The Food Safety and Inspection Service has published a list of its top research priorities for researchers interested in pursuing food safety objectives that are relevant to FSIS regulated products.
The list, to be updated biannually, represents FSIS’ current assessment of priority research that will help further its public health mission.
The areas of interest may be useful to researchers who are preparing grants for submission to agencies that fund food safety research, such as USDA’s National Institute of Food and Agriculture (http://www.nifa.usda.gov), National Institutes of Health (http://www.nih.gov) and Grants.gov (http://www.grants.gov), FSIS said.
The list supports the three goals of the FSIS 2017-2021 Strategic Plan: 1) prevent foodborne illness and protect public health; 2) modernize inspection systems, policies, and the use of scientific approaches; and 3) achieve operational excellence.
FSIS said its research priorities are:
– Investigate and/or develop emerging screening technologies to reduce time for detection.
– Investigate and/or develop emerging screening technologies for enhanced subtype/virulence characterization of pathogens.
– Investigate and/or develop emerging screening technologies to provide multi-analyte detection from a single analytical sample portion.
– Investigate and/or develop emerging screening technologies which are applicable to FSIS regulated products (meat, poultry, egg products and foods containing these products).
– Develop rapid methods for screening of “high-risk” compounds such as environmental contaminants.
– Develop or refine testing methods for quantifying target pathogens in meat, poultry and egg products.
– Identify and evaluate alternative approaches to N60 sampling.
– Develop Physiologically Based Pharmacokinetic (PBPK) models to estimate chemical concentrations in beef, pork and chicken tissues.
– Identify and/or develop emerging technologies for real-time testing for higher levels of contamination prior to slaughter.
– Develop non-targeted methods to detect chemical contaminants in FSIS regulated products.
– Further develop the use of indicator/surrogate organisms in processing establishments to validate and monitor intervention effectiveness.

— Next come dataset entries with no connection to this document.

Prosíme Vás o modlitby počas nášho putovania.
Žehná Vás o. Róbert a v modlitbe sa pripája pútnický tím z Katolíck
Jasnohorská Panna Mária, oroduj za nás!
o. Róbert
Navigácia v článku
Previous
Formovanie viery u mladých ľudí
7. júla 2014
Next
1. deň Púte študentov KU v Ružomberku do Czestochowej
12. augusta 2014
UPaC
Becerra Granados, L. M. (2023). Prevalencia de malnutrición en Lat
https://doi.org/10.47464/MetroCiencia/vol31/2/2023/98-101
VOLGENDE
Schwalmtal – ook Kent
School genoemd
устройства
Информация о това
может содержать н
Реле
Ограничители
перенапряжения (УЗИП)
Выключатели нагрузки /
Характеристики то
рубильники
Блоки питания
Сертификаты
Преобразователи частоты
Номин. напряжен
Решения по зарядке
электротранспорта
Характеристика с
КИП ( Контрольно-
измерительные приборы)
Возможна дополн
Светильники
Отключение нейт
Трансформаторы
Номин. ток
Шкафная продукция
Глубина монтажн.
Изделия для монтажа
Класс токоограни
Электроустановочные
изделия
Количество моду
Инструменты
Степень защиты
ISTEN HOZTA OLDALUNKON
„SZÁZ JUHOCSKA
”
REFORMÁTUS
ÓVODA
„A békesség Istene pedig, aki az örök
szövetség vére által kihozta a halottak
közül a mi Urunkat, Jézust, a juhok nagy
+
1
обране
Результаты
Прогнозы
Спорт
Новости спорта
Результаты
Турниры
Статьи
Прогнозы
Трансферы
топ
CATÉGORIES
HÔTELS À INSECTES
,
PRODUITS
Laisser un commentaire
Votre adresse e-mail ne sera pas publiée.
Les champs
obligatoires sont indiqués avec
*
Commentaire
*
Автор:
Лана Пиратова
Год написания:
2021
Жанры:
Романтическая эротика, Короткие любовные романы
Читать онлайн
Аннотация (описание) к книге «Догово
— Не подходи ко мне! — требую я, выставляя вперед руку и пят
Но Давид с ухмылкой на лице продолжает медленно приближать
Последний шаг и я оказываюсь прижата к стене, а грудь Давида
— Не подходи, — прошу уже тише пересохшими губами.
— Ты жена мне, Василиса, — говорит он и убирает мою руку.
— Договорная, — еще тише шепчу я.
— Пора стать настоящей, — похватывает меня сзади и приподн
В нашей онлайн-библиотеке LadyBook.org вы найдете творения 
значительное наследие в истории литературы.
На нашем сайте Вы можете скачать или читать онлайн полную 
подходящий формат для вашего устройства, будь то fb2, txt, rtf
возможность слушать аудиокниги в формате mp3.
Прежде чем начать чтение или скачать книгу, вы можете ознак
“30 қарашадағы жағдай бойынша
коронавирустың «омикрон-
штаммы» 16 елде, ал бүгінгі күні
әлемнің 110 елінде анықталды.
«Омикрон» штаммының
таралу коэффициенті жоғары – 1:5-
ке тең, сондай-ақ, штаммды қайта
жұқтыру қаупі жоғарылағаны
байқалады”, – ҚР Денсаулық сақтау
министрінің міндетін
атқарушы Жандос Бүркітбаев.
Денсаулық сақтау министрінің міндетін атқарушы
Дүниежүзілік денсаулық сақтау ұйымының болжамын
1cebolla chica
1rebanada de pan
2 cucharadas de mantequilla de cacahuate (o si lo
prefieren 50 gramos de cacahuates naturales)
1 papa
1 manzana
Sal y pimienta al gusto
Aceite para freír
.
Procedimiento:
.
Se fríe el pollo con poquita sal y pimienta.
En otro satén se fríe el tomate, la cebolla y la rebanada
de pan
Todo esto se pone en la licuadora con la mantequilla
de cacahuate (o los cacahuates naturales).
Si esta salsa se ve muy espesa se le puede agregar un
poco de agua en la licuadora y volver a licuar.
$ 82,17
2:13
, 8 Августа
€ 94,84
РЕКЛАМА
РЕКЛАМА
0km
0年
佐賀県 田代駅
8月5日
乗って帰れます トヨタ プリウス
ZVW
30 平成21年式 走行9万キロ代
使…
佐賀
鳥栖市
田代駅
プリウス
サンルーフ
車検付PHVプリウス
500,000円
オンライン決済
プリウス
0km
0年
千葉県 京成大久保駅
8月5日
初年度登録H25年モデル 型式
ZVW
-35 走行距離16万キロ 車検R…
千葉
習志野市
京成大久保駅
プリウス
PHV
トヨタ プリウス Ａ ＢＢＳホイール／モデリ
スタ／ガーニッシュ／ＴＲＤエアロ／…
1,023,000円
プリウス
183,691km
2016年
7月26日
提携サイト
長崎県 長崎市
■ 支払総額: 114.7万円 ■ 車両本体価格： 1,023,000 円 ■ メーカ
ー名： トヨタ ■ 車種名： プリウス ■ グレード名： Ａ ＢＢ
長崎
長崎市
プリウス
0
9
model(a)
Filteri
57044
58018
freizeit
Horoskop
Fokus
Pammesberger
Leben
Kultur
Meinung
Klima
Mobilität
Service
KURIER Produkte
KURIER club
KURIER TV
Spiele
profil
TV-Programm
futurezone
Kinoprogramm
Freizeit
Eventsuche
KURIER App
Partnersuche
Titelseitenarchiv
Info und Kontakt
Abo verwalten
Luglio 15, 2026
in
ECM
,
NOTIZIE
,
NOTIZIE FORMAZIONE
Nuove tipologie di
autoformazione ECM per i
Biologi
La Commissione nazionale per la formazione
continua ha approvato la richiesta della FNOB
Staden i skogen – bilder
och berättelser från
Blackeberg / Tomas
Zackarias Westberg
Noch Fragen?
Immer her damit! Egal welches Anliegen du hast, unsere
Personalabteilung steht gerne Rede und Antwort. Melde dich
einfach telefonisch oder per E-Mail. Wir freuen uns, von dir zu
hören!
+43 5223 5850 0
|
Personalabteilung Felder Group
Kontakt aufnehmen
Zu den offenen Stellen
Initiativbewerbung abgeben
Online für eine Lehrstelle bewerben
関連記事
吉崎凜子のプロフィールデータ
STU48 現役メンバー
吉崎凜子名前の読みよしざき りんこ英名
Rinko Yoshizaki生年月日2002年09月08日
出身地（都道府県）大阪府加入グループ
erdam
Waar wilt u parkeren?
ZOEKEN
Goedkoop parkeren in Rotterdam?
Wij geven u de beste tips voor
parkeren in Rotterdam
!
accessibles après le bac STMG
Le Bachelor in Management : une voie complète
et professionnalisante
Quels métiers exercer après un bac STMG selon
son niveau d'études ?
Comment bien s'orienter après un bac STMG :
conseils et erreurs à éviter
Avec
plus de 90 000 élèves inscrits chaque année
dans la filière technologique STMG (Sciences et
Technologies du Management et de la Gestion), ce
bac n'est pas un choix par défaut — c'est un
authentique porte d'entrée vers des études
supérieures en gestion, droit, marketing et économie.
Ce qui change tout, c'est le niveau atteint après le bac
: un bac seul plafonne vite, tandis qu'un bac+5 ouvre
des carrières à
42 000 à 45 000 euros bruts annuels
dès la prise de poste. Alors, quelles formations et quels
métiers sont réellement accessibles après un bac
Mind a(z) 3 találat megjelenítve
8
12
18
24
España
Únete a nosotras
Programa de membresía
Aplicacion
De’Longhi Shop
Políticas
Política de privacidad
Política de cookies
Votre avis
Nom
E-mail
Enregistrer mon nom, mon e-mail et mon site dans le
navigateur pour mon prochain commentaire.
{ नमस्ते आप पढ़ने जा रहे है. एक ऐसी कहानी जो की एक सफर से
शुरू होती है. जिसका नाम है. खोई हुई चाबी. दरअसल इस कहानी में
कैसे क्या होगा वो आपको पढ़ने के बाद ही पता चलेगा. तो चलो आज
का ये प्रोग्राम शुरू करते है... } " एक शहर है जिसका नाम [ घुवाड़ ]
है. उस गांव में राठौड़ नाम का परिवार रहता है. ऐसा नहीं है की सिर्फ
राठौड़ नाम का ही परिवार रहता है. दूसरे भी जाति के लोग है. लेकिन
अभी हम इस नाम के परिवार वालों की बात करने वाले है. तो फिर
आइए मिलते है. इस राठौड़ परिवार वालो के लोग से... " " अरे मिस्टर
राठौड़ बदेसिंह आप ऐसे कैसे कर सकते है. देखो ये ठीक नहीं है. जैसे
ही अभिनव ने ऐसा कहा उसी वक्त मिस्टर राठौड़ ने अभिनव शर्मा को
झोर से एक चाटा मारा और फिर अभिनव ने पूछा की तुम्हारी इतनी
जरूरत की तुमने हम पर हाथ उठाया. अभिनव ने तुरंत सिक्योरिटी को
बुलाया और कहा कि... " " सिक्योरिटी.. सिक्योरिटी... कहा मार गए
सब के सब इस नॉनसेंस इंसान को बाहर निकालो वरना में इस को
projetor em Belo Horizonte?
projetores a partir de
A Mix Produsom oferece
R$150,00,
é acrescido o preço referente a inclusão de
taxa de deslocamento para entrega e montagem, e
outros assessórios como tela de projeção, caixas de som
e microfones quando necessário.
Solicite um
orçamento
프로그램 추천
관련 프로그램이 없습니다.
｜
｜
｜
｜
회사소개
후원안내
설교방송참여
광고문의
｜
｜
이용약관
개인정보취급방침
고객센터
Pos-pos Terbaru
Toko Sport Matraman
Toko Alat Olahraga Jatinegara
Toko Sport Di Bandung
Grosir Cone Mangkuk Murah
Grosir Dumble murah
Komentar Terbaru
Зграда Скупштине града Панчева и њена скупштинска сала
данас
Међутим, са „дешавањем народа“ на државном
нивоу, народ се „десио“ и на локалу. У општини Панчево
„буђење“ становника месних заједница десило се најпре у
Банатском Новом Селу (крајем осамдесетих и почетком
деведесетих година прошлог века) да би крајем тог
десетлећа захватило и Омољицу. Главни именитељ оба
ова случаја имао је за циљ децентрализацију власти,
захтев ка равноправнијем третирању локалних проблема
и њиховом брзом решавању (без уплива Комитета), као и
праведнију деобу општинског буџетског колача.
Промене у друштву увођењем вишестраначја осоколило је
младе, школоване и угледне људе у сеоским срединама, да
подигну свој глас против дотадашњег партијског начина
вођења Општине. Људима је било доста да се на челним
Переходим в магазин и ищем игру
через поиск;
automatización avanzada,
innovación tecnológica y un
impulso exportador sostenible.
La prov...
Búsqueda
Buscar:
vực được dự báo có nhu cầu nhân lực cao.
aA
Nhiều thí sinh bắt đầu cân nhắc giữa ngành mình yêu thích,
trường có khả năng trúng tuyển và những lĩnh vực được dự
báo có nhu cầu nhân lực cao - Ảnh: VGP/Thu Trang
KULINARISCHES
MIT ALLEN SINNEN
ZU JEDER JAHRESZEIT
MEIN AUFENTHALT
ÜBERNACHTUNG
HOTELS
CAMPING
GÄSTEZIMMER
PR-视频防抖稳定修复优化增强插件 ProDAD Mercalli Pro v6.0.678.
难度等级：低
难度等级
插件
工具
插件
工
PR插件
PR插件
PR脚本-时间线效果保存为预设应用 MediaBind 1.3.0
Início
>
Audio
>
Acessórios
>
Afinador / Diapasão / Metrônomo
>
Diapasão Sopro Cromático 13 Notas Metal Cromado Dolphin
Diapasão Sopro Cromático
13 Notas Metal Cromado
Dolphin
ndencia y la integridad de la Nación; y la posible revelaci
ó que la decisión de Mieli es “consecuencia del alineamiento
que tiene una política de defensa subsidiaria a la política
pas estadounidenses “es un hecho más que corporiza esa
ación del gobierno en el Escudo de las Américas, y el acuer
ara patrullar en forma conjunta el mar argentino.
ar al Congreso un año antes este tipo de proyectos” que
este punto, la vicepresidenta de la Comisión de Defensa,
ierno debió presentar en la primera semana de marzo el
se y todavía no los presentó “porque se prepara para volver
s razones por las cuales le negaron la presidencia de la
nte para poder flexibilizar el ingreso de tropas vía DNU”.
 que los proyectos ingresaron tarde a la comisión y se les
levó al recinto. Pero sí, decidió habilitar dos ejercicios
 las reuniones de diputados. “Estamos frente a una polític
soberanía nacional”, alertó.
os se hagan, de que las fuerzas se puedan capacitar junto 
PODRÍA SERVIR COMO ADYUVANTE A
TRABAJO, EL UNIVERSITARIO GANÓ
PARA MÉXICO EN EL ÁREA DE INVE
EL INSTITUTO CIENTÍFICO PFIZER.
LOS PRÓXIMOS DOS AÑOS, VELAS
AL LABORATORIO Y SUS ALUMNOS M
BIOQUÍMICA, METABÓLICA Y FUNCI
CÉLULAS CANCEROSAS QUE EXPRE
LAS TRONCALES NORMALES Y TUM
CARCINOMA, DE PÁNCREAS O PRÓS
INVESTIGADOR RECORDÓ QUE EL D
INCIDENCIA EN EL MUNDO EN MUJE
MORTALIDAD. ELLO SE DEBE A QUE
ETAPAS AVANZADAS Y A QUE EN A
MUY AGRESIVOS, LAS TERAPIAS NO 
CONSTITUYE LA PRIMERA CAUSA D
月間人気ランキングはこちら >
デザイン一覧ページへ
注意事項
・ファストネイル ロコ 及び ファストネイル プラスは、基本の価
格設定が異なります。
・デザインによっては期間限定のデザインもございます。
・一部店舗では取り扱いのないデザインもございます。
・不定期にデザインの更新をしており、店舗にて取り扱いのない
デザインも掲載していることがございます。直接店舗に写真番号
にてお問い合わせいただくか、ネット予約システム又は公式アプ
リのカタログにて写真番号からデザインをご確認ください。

– Evaluate the potential effectiveness of pre-harvest interventions on finished products.
– Develop a screen for the detection of hormone and hormone-like compounds.
– Determine retail use statistics/practices which could contribute chemicals (insecticide, rodenticide, fungicide, antimicrobial) or pathogens to FSIS regulated products.
– Determine the magnitude and significance of migration of chemicals (e.g., endocrine disruptors) from packaging into FSIS regulated products.
– Determine the effectiveness of serial and/or simultaneous application of more than one pre-harvest and/or post-harvest intervention as a control strategy.
– Conduct ex post evaluation of regulatory initiatives.
– Determine the presence and contributing factors for antimicrobial resistant strains in poultry and cattle.
– Develop or refine cooking and cooling models.-Develop or refine dose-response curves for pathogens (including specific subtypes) of interest.
– Determine (validate) the effectiveness (log-reduction) of interventions used by industry to reduce levels of pathogens on FSIS regulated products.
– Identify consumer practices which compromise the safety of FSIS regulated products and/or generate data to develop public education and outreach to improve food-handling practices.
– Identify and/or develop pre- and post-harvest interventions to reduce levels of pathogens and chemical hazards for each class of veal (bob veal, non-formula-fed, formula-fed, and heavy calves).
– Identify unique attributes of pathogen outbreak strains that may increase the probability of foodborne illness.
– Determine the contribution of endogenous extra-intestinal sources of pathogens to contamination of FSIS-regulated products.
– Identify or develop approaches to facilitate humane handling of FSIS regulated livestock species.